▶ [ЗАДАНИЕ]:
Ответьте на вопросы по тексту о правиле скрещения рифмических цепей:
1. Из какого правила вытекает правило скрещения рифмических цепей?
2. Как формулируется правило скрещения рифмических цепей?
3. Какая литература приведена в тексте как пример той, где допускаются сложные скрещения рифмических цепей, и какими там, как правило, бывают окончания стихов?

▶ [ПРЕДОСТАВЛЕННЫЙ ТЕКСТ]:
- - -

Из правила альтернанса вытекает еще одно правило, как ни странно, твердого названия в стиховедении не имеющее. Мы позволили себе назвать его правилом скрещения рифмических цепей. Формулируется оно так: «Между двумя рифмующими строками могут находиться строки не более чем на одну рифму». Это значит: допустимы рифмовки АБАБ, АБАБАБ, АББА, АБББА АБББААБ и пр., но недопустимы, например, АБВБАВ, АБВГАГБВ и пр. В самом деле, в таких сложных скрещениях рифмических цепей трудно соблюсти правило альтернанса. Если, например, А – женское окончание (прописная буква), а б – мужское (строчная буква), то приведенные примеры будут выглядеть: АбВбАВ, АбВгАгбВ – в первом сталкиваются женские нерифмующие окончания А и В, во втором – мужские нерифмующие г и б. Поэтому такие скрещения рифмических цепей обычно допускаются в тех литературах, где окончания стихов преимущественно однородны, например в итальянской, где все они, как правило, женские, но не во французской и не в русской.

- - -

▶ [ИСХОДНЫЕ ДАННЫЕ]:
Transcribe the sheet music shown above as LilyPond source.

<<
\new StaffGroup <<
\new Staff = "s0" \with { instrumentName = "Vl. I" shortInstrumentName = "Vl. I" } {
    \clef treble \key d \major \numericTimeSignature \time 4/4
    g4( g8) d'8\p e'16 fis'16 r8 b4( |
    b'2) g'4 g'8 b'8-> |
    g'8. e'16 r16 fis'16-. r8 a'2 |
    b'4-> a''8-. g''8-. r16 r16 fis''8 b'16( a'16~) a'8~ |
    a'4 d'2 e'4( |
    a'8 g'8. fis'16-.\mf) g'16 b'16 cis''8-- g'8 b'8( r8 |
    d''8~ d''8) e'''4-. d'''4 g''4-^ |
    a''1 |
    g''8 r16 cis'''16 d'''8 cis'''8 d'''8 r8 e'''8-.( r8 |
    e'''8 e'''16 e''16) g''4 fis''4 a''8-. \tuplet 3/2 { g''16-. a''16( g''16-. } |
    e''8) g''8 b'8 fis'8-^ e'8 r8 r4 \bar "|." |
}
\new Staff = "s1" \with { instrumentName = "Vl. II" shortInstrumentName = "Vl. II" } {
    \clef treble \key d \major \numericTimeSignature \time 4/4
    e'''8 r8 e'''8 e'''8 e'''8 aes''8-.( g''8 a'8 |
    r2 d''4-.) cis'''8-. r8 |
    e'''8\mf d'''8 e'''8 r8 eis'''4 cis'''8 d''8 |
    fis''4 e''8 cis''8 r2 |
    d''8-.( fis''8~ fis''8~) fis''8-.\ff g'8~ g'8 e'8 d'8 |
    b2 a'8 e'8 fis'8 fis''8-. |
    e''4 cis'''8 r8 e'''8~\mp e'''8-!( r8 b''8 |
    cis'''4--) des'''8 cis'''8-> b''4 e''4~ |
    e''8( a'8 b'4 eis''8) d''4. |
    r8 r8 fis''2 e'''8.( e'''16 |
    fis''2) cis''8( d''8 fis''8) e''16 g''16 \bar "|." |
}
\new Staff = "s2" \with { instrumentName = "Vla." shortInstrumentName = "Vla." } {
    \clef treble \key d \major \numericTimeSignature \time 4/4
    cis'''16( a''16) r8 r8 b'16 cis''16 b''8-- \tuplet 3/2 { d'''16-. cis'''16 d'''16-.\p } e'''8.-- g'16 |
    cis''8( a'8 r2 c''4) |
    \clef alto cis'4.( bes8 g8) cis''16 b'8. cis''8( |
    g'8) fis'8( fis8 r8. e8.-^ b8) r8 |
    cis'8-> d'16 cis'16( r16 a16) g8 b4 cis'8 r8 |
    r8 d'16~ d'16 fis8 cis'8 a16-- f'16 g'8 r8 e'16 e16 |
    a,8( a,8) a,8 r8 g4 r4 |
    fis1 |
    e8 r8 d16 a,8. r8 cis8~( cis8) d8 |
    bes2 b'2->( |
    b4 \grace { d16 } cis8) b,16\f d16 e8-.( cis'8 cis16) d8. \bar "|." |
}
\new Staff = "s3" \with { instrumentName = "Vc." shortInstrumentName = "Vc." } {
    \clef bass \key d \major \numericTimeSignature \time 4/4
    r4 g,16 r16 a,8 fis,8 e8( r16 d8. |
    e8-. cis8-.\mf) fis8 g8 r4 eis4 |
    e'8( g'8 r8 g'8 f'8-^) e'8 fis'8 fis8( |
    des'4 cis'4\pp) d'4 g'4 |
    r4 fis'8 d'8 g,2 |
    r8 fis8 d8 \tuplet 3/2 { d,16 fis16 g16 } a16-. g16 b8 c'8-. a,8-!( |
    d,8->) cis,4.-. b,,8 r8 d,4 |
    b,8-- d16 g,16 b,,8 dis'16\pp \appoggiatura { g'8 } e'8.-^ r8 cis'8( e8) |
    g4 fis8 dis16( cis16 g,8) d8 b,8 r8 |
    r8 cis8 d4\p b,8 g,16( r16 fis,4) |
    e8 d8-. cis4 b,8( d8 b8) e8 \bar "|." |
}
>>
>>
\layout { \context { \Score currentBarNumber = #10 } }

- - -

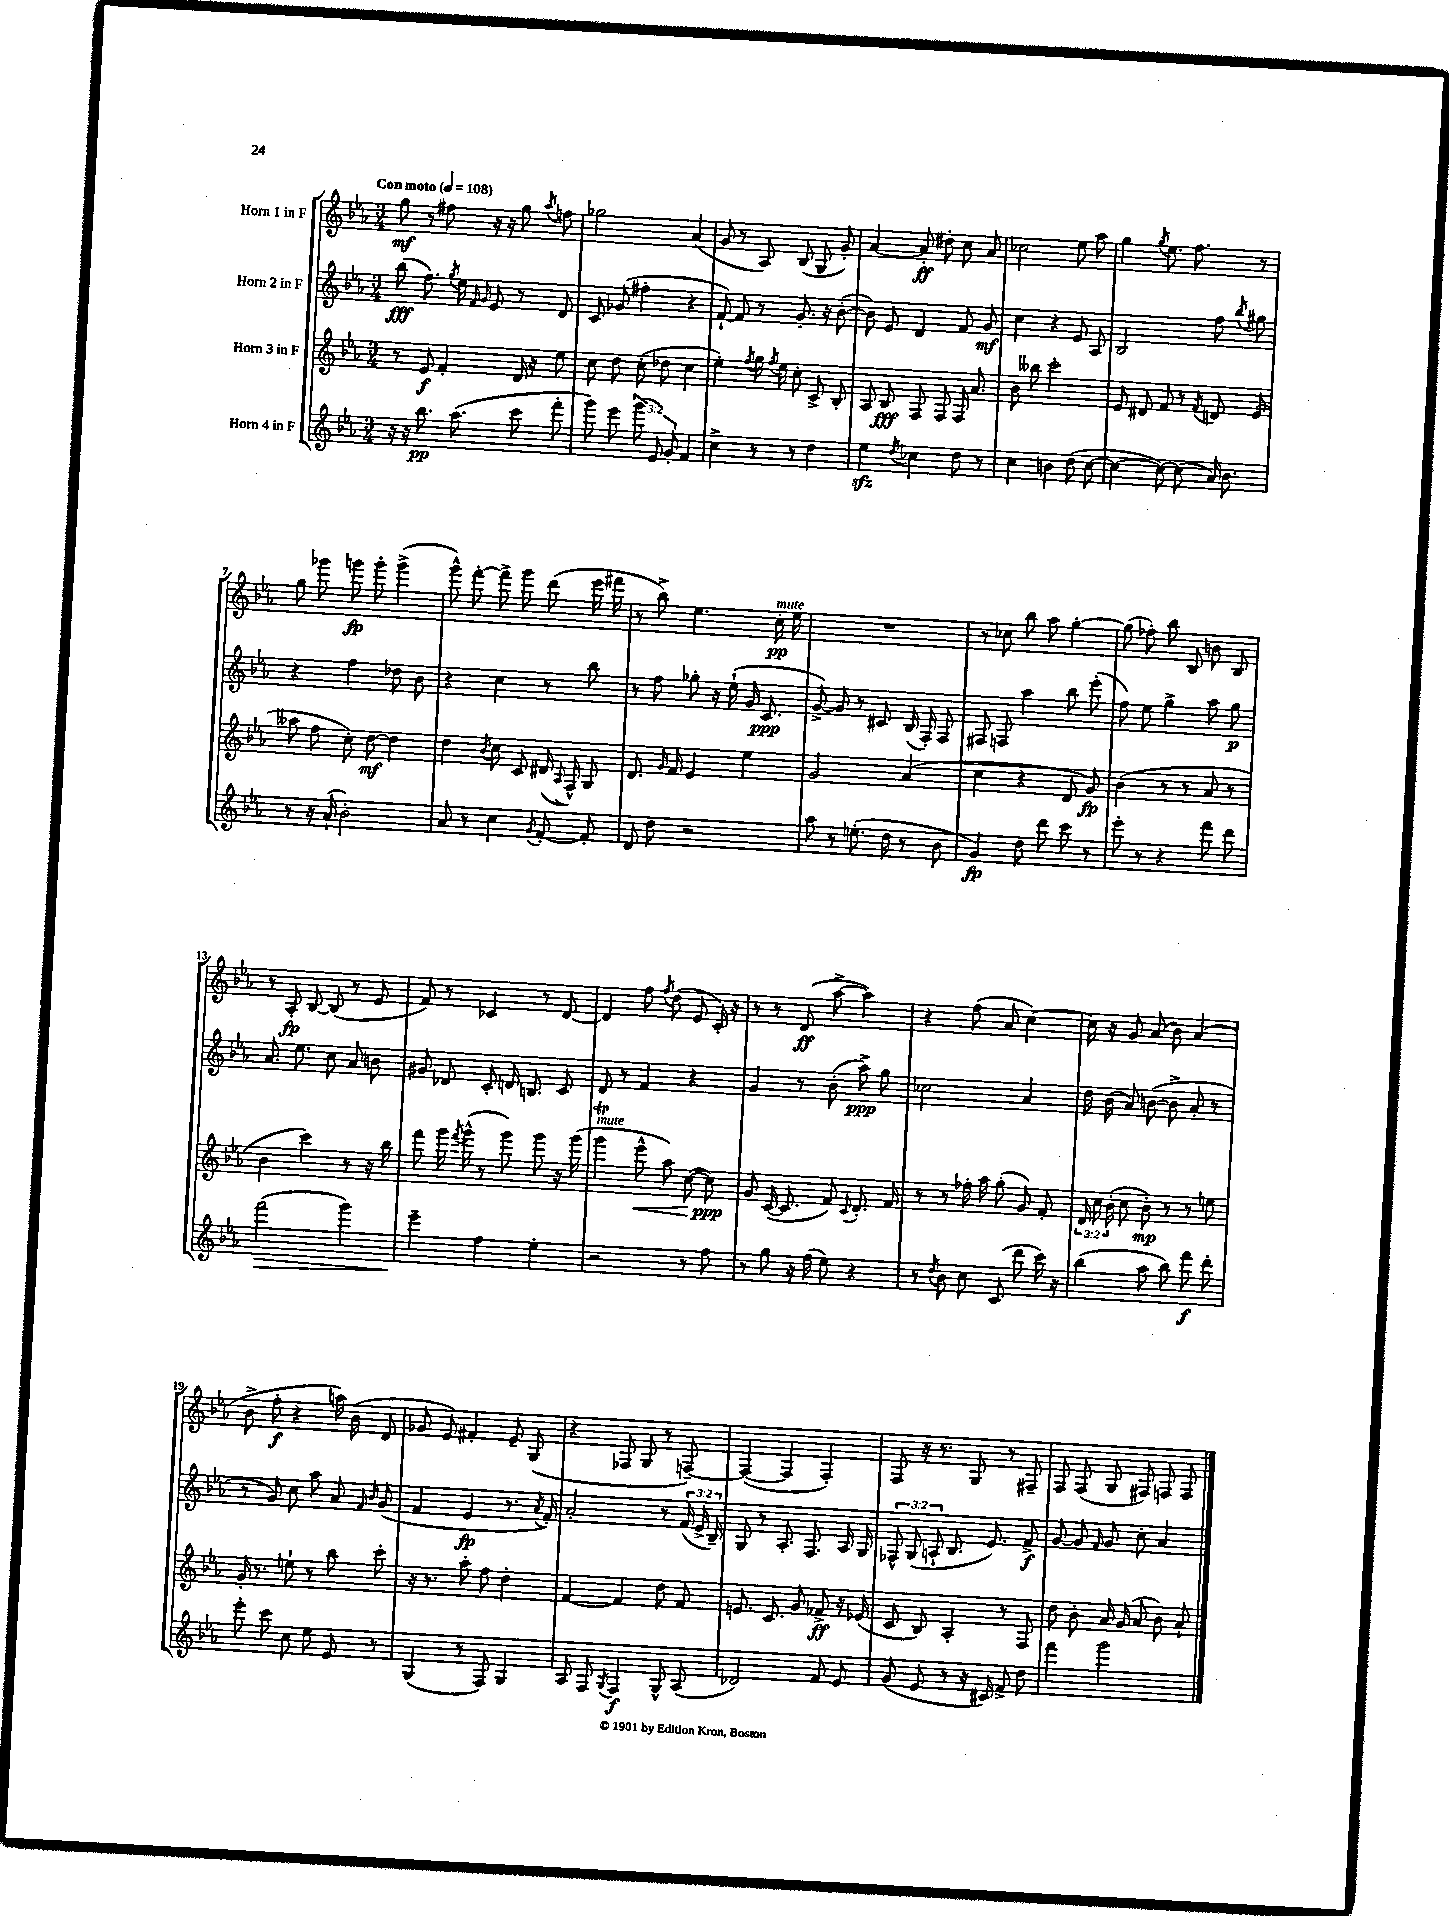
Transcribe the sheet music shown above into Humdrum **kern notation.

- - -

▶ [ПОЛНЫЙ ОТВЕТ]:
1. Правило скрещения рифмических цепей вытекает из правила альтернанса.
2. Оно формулируется так: «Между двумя рифмующими строками могут находиться строки не более чем на одну рифму».
3. В качестве примера приведена итальянская литература, где окончания стихов, как правило, все женские.